Texte fourni |

━━━━━━

En ce monde toujours plus inquiétant entre les dérèglements climatiques, les guerres et tensions géopolitiques, les incertitudes économiques et les projets de réforme clivants, autant de questions vertigineuses face auxquelles on peut légitimement se sentir impuissant, le repli sur soi constitue sûrement une impasse, même s’il peut procurer une illusion de confort. En revanche, pour vivre heureux, penser à soi et travailler sur soi est plus qu’indiqué. Pour cela, les femmes et hommes de cheval partagent une passion qui a presque tout d’un talisman. Oui, il n’y a rien de tel que la relation à cet animal pour se ravir, se rassurer, se stimuler, se surprendre et se reconnecter à la terre. Être responsable d’un équidé n’est pas un long fleuve tranquille – le bien de cet être avec lequel on dialogue sans toujours bien se comprendre demeure une quête perpétuelle – mais cela contribue à donner du sens à son existence. Sur le plan métaphysique au moins, cela n’a pas de prix.
Les propriétaires, éleveurs, cavaliers et soigneurs impliqués dans l’équitation sportive de haut niveau peuvent en témoigner, quel que soit leur degré de recul sur un mode de vie laissant si peu d’espace-temps à l’introspection. Ce sens, nourri par la force des habitudes, les succès et les nécessités, les a conduits à consacrer cette passion en activité secondaire, pour certains, et en profession, pour d’autres. Sur le terrain sportif comme sur le plan économique, ces acteurs doivent se soumettre aux lois de la concurrence, dans le cadre défini par les règles du jeu. Consubstantielle de leur démarche, la soif de performance exacerbe irrémédiablement leur individualisme. Or, s’agissant de disciplines encore plus nobles lorsqu’elles se pratiquent en équipe, il faut aussi savoir penser collectif, se rassembler et se focaliser corps et âme vers les objectifs qui en valent la peine.
Les Jeux olympiques et paralympiques de Paris 2024 en sont évidemment un, pour toutes les nations mais plus encore pour la France. Si le train aux cinq anneaux ne s’arrête plus qu’une fois par siècle dans l’Hexagone, on aurait bien tort de le laisser passer. Pour être à la hauteur de l’événement, décrocher des médailles et faire grandir l’équitation tricolore, tous les acteurs concernés doivent rassembler leurs forces et regarder dans la même direction. D’excellence, la France est capable, comme en atteste le superbe bilan des Jeux de Rio de Janeiro, en 2016 au Brésil, avec les médailles d’or de ses équipes de concours complet et saut d’obstacles, ainsi que l’argent individuel récolté par Astier Nicolas et Piaf de B’Neville dans la première discipline citée. Pour autant, la compétition est d’un niveau tel qu’on n’obtient l’or qu’en parvenant à une sorte d’alchimie.

━━━━━━

Données présentées |
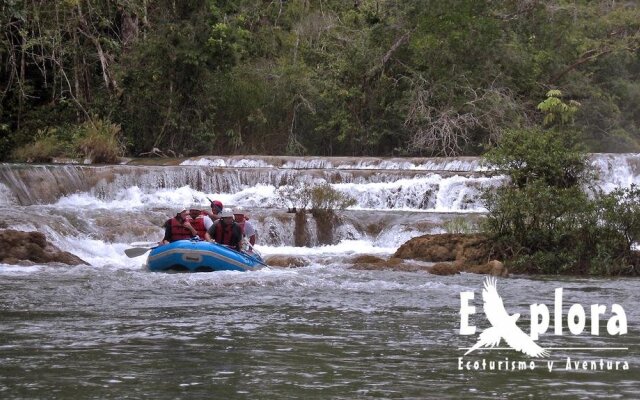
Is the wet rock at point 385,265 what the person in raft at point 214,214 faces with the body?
no

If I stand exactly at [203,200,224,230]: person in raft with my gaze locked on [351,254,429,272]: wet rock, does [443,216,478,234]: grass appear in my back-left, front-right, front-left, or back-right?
front-left

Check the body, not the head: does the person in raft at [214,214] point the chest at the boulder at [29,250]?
no

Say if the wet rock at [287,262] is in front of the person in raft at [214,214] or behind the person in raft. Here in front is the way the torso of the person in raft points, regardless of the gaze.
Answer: behind
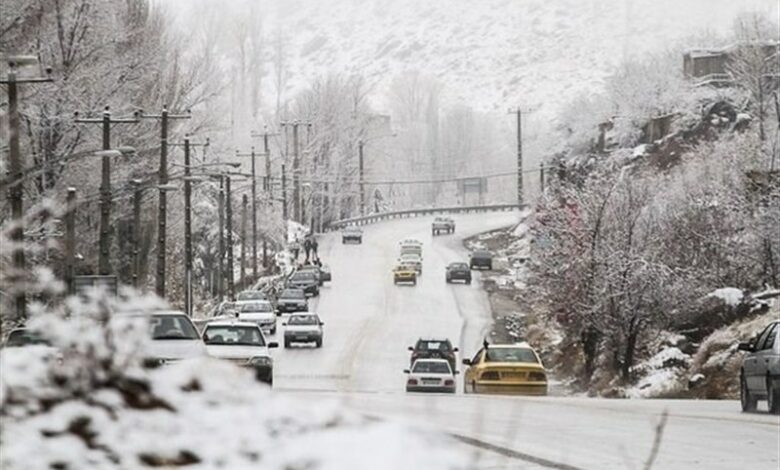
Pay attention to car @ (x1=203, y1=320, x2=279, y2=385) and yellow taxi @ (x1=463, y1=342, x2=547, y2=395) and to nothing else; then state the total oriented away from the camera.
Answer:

━━━━━━

Travail demandé |
- 1) D'après le texte sur l'équitation et les Jeux de Paris 2024, quelles médailles la France a-t-elle remportées aux Jeux de Rio de Janeiro en 2016 ?
- 2) Poursuivez le texte sur l'équitation et les Jeux de Paris 2024 à la suite de sa dernière phrase.
Les enregistrements proviennent d'une autre source que le texte.

Résultats attendus |
- 1) L'or par équipes en concours complet et en saut d'obstacles, ainsi que l'argent individuel d'Astier Nicolas et Piaf de B'Neville en concours complet.

- 2)
Au revoir Caracole de la Roque et Bond James Bond de Hay
En équitation, les facteurs de performances sont très nombreux, peut-être plus encore que dans n’importe quel autre sport, mais le premier demeure le cheval. En France, on en élève et on en forme de bons, de très bons et même d’exceptionnels, mais on en exporte beaucoup. Tant mieux, mais la course de fond qui doit mener le Coq aux jardins du château de Versailles doit aboutir à construire des équipes de quatre couples, aussi performants et aguerris que possible, dans quatre disciplines. Ce n’est pas rien. Si l’on a bien davantage tendance à importer qu’à exporter en dressage et para-dressage, nos meilleurs équidés de jumping et de complet attirent toutes les convoitises, et l’on a bien du mal à les conserver pour les équipes nationales.
Ces dernières semaines, Caracole de la Roque, la prodigieuse partenaire de Julien Épaillard, “LE” Français de l’année 2022, a été vendue, comme prévu, à l’Américain Karl Cook et Bond James Bond de Hay, sur lequel Kevin Staut fondait une partie de ses espoirs olympiques, a rejoint les écuries du Belge Grégory Wathelet sans tambour ni trompette. Y a-t-il péril en la demeure? Peut-être pas, mais les réservoirs de couples ne sont guère abondants dans les deux disciplines où les chances de podiums sont les plus grandes. En saut d’obstacles, le Groupe 1, selon les critères établis par la Fédération française d’équitation, comporte quinze paires, mais pas plus de dix pouvant actuellement prétendre à une sélection olympique. Cela implique sept cavaliers, sans compter Julien Épaillard, qui mise beaucoup sur le très prometteur Donatello d’Auge. En complet, où aucune pépite en âge de concourir à Versailles ne semble avoir quitté la France cet hiver, le Groupe 1 compte quatorze binômes, dont onze a priori destinés aux Jeux, plus a minima trois autres présents dans le Groupe 2.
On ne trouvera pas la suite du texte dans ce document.